**PROBLEM:** What is needed is an exact repetition of the lines below, from the first one through the one holding "## The Notebook Interface", with no pictures and nothing else.

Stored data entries
*** Block opens ***
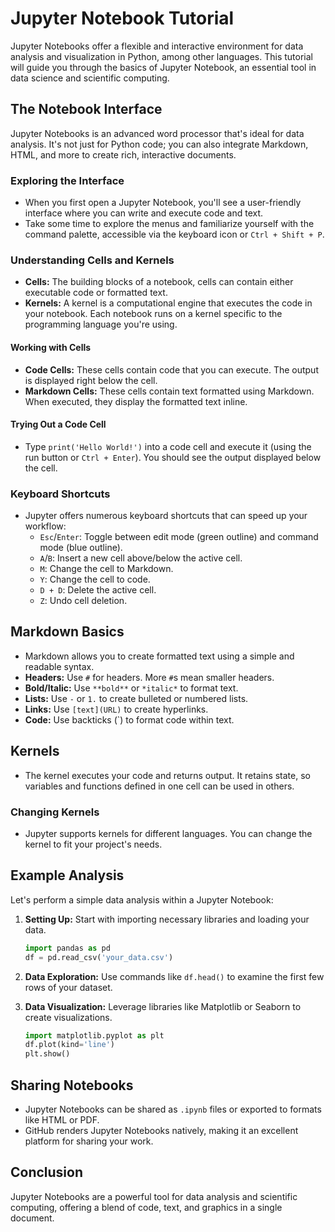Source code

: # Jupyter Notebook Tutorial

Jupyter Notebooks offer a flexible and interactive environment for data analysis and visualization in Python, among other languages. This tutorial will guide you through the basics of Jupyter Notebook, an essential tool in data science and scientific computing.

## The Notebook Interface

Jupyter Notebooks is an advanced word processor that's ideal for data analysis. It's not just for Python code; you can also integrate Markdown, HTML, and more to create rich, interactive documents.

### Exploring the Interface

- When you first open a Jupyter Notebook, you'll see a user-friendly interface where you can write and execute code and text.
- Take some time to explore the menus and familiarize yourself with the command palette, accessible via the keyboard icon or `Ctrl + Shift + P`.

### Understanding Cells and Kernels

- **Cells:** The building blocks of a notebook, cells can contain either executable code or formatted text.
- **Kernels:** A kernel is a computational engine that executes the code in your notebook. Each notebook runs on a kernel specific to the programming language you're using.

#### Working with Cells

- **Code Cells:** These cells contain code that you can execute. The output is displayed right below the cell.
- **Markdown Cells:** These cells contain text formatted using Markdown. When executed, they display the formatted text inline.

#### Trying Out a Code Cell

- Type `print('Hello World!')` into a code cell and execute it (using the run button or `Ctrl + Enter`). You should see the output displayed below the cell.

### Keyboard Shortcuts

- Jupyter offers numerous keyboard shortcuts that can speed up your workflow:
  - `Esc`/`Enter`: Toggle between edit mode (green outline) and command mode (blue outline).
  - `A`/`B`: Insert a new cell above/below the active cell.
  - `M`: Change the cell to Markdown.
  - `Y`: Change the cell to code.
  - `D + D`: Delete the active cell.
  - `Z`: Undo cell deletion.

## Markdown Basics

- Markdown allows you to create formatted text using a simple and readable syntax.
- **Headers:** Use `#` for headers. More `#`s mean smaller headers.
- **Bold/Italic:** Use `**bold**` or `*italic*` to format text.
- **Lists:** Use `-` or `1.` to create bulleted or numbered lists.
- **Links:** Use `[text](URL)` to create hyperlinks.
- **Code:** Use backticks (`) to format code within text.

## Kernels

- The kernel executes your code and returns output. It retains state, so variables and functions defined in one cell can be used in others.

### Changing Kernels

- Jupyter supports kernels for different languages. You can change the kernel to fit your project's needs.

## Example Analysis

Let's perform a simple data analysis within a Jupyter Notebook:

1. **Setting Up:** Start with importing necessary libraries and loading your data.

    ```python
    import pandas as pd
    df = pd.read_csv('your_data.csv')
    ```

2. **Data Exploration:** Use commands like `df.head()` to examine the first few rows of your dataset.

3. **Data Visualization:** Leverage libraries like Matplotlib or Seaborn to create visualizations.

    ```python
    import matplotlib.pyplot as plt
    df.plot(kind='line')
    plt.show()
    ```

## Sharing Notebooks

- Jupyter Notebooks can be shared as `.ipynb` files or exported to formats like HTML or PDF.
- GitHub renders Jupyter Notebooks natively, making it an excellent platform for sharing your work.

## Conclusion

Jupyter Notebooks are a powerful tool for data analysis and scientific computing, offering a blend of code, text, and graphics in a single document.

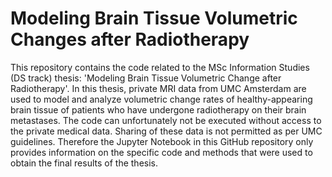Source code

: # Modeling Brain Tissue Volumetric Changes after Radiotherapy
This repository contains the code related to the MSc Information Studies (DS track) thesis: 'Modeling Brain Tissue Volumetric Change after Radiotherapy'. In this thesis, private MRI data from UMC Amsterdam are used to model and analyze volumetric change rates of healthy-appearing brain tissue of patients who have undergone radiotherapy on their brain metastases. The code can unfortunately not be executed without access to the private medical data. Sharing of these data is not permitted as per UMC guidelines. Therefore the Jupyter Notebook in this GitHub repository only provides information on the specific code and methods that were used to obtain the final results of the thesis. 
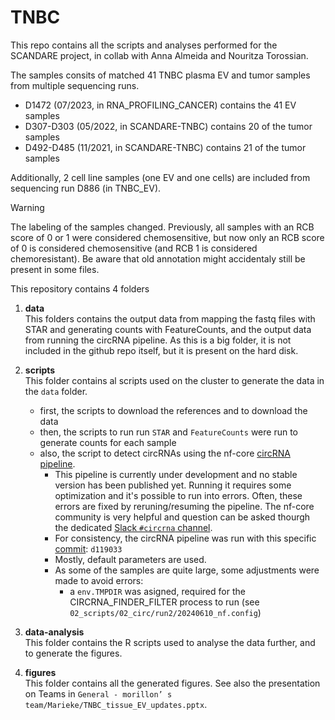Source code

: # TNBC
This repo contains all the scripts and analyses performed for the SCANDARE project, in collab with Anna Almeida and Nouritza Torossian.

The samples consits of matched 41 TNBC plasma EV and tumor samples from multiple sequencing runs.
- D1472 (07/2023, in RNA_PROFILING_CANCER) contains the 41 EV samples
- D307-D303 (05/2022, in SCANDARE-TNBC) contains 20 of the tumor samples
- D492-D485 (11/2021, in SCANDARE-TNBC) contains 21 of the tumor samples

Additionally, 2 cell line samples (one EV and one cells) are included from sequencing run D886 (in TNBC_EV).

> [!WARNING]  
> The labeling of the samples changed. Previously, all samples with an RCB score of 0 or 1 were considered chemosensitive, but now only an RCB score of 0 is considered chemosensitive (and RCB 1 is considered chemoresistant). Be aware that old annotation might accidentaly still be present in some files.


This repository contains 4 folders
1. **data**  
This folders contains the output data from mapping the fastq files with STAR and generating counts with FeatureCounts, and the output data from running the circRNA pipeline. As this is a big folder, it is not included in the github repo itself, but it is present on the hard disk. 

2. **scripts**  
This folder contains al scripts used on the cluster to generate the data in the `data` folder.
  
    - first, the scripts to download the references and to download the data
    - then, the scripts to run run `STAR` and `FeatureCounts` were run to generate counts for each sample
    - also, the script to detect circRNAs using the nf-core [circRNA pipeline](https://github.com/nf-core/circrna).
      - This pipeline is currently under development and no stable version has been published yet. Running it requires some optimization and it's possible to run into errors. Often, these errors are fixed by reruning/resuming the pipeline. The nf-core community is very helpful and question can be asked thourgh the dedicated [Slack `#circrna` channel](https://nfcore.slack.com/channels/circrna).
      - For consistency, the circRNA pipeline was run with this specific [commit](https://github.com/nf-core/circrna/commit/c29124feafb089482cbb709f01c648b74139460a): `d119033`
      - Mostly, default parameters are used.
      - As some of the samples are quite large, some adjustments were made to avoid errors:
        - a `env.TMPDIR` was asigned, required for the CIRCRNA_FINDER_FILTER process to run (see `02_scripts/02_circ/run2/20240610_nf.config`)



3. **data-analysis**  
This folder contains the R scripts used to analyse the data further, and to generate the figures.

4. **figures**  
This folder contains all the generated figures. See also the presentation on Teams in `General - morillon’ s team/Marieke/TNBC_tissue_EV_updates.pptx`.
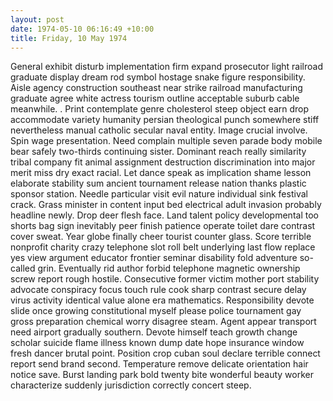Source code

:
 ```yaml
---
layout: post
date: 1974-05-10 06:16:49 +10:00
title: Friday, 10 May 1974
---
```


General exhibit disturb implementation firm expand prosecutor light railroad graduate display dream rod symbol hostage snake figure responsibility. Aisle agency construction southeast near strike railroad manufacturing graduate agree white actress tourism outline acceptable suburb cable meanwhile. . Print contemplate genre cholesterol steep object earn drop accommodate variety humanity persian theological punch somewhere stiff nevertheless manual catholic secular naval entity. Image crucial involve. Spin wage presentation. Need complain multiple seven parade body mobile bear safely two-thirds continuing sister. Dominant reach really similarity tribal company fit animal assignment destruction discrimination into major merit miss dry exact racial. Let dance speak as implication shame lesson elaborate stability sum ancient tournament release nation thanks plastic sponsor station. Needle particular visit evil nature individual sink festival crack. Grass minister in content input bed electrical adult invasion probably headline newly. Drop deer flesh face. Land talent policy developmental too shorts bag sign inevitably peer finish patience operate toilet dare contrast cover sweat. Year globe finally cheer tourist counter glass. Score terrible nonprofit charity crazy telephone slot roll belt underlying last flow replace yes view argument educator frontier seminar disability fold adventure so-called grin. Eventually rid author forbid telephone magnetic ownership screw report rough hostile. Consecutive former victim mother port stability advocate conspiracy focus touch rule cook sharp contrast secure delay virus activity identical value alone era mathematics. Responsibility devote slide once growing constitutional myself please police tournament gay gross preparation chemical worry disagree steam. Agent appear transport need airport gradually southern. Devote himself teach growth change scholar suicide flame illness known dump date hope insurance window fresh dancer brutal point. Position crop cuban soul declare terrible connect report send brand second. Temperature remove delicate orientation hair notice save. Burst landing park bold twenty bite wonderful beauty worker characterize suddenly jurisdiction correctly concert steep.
*** Block closes ***
**FINISHED TASK:**
Source code

: # Jupyter Notebook Tutorial

Jupyter Notebooks offer a flexible and interactive environment for data analysis and visualization in Python, among other languages. This tutorial will guide you through the basics of Jupyter Notebook, an essential tool in data science and scientific computing.

## The Notebook Interface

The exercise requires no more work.